The 2009 confrontation in Cambridge, Massachusetts between Professor Henry Louis Gates and Sgt. James Crowley generated a national conversation about the role race plays in policing, particularly whether police interpret frustration and anger by racial and ethnic minorities as threatening or potentially violent in circumstances where the police would not necessarily so interpret the same conduct by whites. If so, one might expect more charges of resistance, disturbing the peace, or interference against minority suspects. These charges are collectively and colloquially labeled "contempt of cop." This report will refer to those arrests as "discretionary" or "obstruction" charges.

The first two chapters of this report examine cases where a deputy arrests an individual on the sole charges of resisting arrest, delaying or obstructing a peace officer in his or her duties, or battery on a police officer without injury. We found disparities in the overrepresentation of blacks and Latinos, both adult and minor, in persons arrested on obstruction charges. Yet we compared the breakdown by race of obstruction arrests to that of all LASD arrests and found no notable difference, showing that the disproportion is not specific to this type of arrest.

We nonetheless were troubled by a seemingly overzealous use of such charges against blacks in the Lancaster area, where the proportion of blacks arrested on obstruction charges—64 percent—far exceeded the estimated 17 percent of blacks in the overall population. Palmdale and Carson stations raised some of these same concerns, but to a lesser degree.

We also found:

Among obstruction arrestees, white suspects were significantly less likely to be charged with felony obstruction, as compared to a similar misdemeanor charge, than were African-Americans and Latinos. According to our review of court data, similarly small percentages of each racial group (about two or three percent) were ultimately convicted of the felony charge. This may mean that felony charges against blacks are less likely to withstand prosecutorial scrutiny.

Of all suspects arrested on obstruction charges, African-Americans and Latinos had a relatively large percentage of suspects who were minors—23 percent of arrested blacks and 19 percent of arrested Latinos —as compared to white suspects, only ten percent of whom were under 18. 1 2

Overall, we found that deputies reported the use of force in approximately 31 percent of all obstruction arrests. The rate was higher, at about 50 percent, for arrestees charged with the more serious charges. Force was involved in the arrest of one quarter of those arrested with less serious charges. About 10 percent of the cases where deputies used force involved a suspect whose contemptuous but otherwise non-threatening behavior appeared to provide the primary reason for the initial escalation.

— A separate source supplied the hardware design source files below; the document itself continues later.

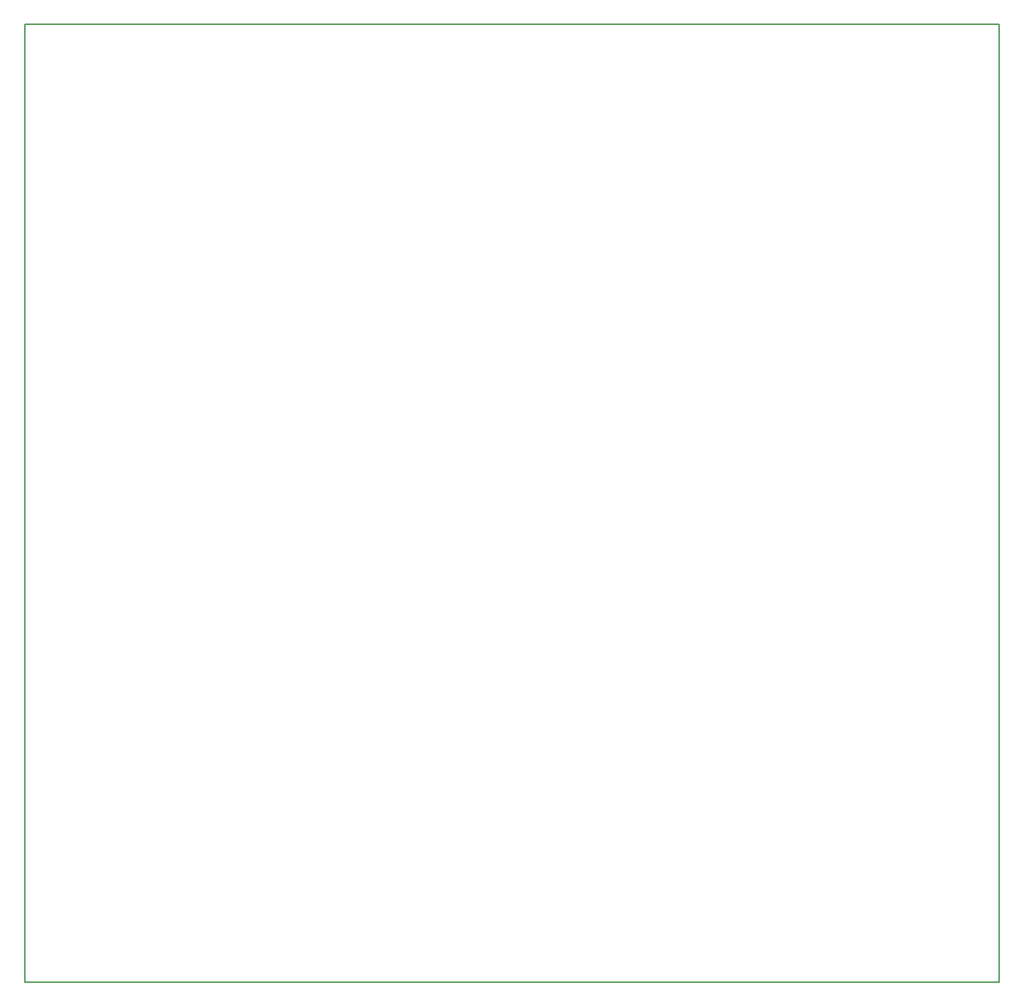
<source format=gbr>
G04 #@! TF.FileFunction,Profile,NP*
%FSLAX46Y46*%
G04 Gerber Fmt 4.6, Leading zero omitted, Abs format (unit mm)*
G04 Created by KiCad (PCBNEW 4.0.6) date 06/04/17 23:33:04*
%MOMM*%
%LPD*%
G01*
G04 APERTURE LIST*
%ADD10C,0.100000*%
%ADD11C,0.150000*%
G04 APERTURE END LIST*
D10*
D11*
X162010000Y-178000000D02*
X36010000Y-178000000D01*
X162010000Y-54000000D02*
X162010000Y-178000000D01*
X36010000Y-54000000D02*
X162010000Y-54000000D01*
X36010000Y-178000000D02*
X36010000Y-54000000D01*
M02*

</source>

African-Americans and Latinos were more likely to have force used against them during an obstruction arrest than were whites, and men were more likely to have force used against them than women. Although we found examples of unnecessary or disproportionate force, we did not find a widespread pattern by LASD deputies to cover excessive force with questionable charges of resisting arrest. Nor did we find that LASD deputies regularly and systematically make arrests using force for verbal challenges and other expressions of anger or frustration by the detained individual, despite finding the approximately 10 percent in which it seemed to occur. In cases triggered by a verbal challenge by the suspect, the deputy appeared to escalate the encounter by prematurely taking action to physically place hands on or search the subject, or by issuing commands without explanation. To be sure, people should generally be courteous to the police and follow simple directions. Nonetheless, officers should work to balance their personal safety needs with courtesy and a respect for the suspect’s perception of the situation and make an effort to avoid or limit the use of force.